Agents Are Just LLMs Running Tools in a Loop

Dhruv Tandon
Aug 15, 2025
7 min read

If you run an LLM in a loop and most LLMs are similar, what makes different agents have different capabilities? The answer lies in tools, workspaces, and specialization.

The Core Insight

Simon Willison's definition of an LLM agent has become the industry standard: "something that runs tools in a loop to achieve a goal."

At Decisional, we started seeing this when we moved from RAG to Agentic RAG. The performance felt mind blowing and allowing the Agent to do runtime reasoning made our system have sub 1% hallucination rates.
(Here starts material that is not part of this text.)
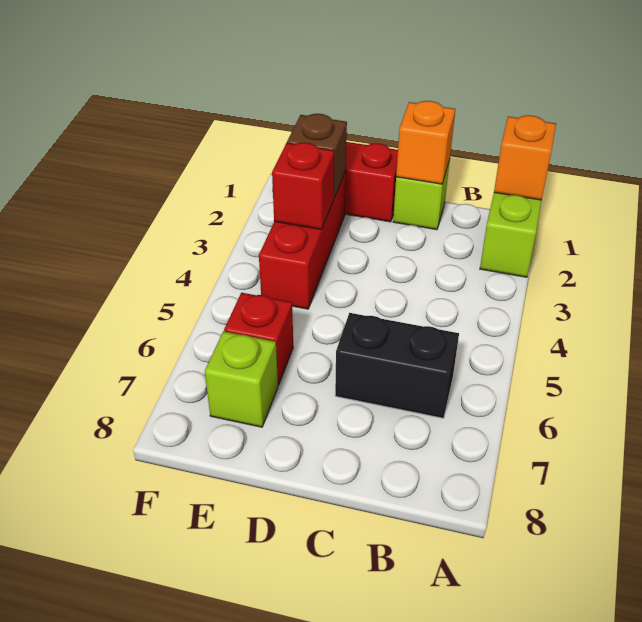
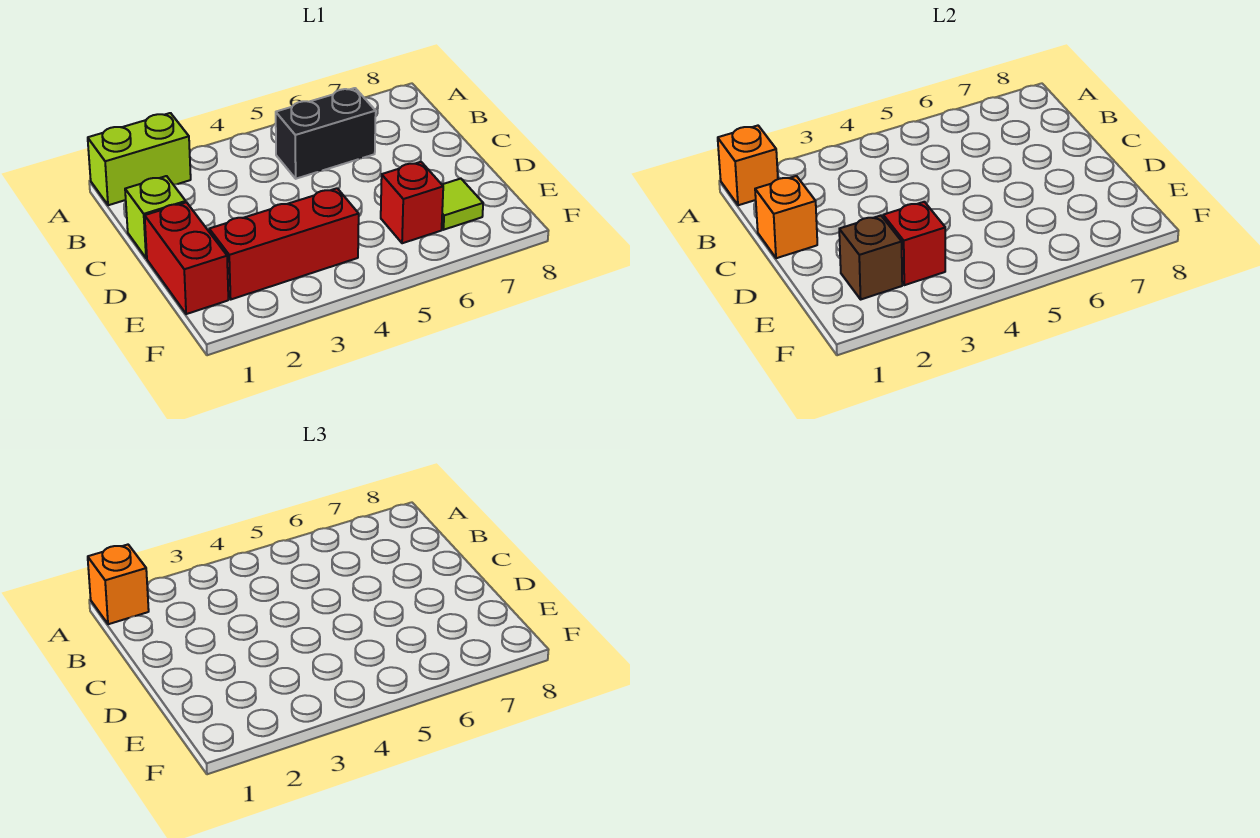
none -> orange brick A1 level 3
black brick B6:C6 level 1 -> black brick B5:B6 level 1
lime brick E7 level 1 -> lime tile E7 level 1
What Differentiates Agents

The answer can be understood by comparing agents to human employees:

  • The Brain: The AI model—some general purpose, some specialized
  • Tools: Capabilities like search, editing, code execution
  • Workspace: The environment where the agent operates

The Evolution

In 2023, everyone wanted to build Jarvis. They would demo systems that worked 80% of the time which wasn't good enough. Models got better and trained to be great at calling tools in a loop—specifically ChatGPT o3 and Claude Sonnet 4.

Engineering Over Vibes

Agent building is moving towards more engineering than vibes and that's a great thing. The agents that work in production are the ones built with software engineering discipline, not just clever prompts.